The proposed policy is also reminiscent of Doug Ford’s opt-out of non-mandatory fees—a reform that could have threaten ramifications on student press in Ontario.
Student papers fear this could decrease accountability towards student and university governance, as their funding depends on student fees.
Online opt-outs will not only affect the livelihood of student media, but other student services and groups as well. At Concordia, opt-outs will harm fee-levy groups like the Concordia Community Solidarity Cooperative Bookstore, CJLO, People’s Potato, The Hive Café, Canadian Refugee Initiative, among many others.
We also have questions over the eligibility of their candidate for general coordinator, Chris Kalafatidis. In February, the legitimacy of the Political Science Student Association’s general assembly was a question of concern for many students. The CSU’s general coordinator, Sophie Hough-Martin, even made it clear at the assembly that the PSSA not only made the venue inaccessible to all of its members since it was at bar where minors couldn’t attend, but also broke also provincial law.
Their president at the time even acknowledged it’s illegitimacy telling The Link, “It should’ve been advertised way in advance and it’s possible people under 18 were discouraged from attending. In that sense potentially it could be recognized as illegitimate.”
But being the “largest amount of students” to the attend a GA was good enough to put the association at risk of losing its accreditation.

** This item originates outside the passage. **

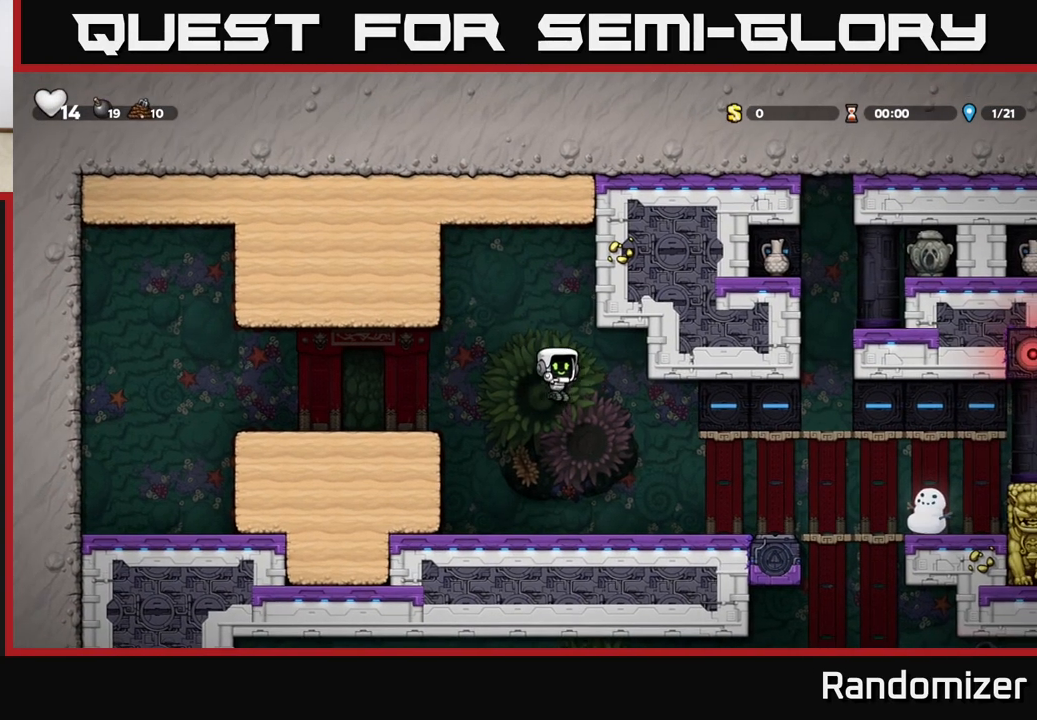
{"buttons": ["X"], "left_stick": "right", "events": [[433, "X", "down"]]}
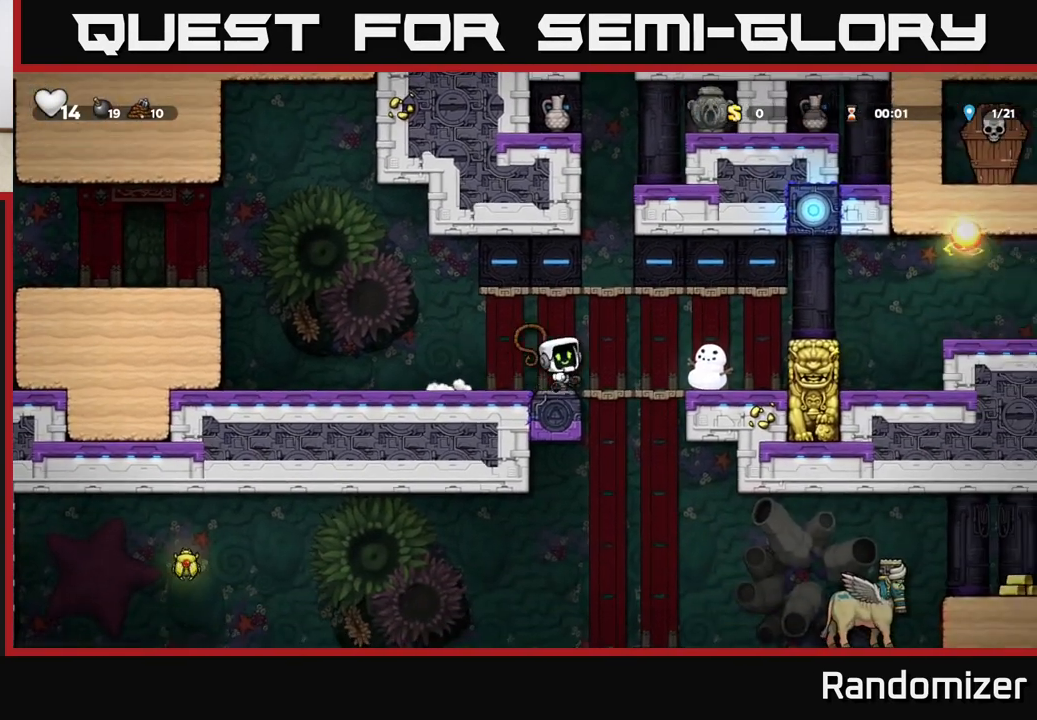
{"buttons": [], "left_stick": "center", "events": [[83, "X", "up"], [150, "left_stick", "left"], [417, "left_stick", "center"]]}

Another issue with their platform is that it does not make any mentions of the sexual violence issues plaguing Concordia and doesn’t offer any ways to fix them, once again in contrast to the other two slate’s platforms.
We encourage undergraduate students to vote and to consider who may be a best fit run our student union, especially in light of issues such as unpaid internships and addressing sexual violence on our campus.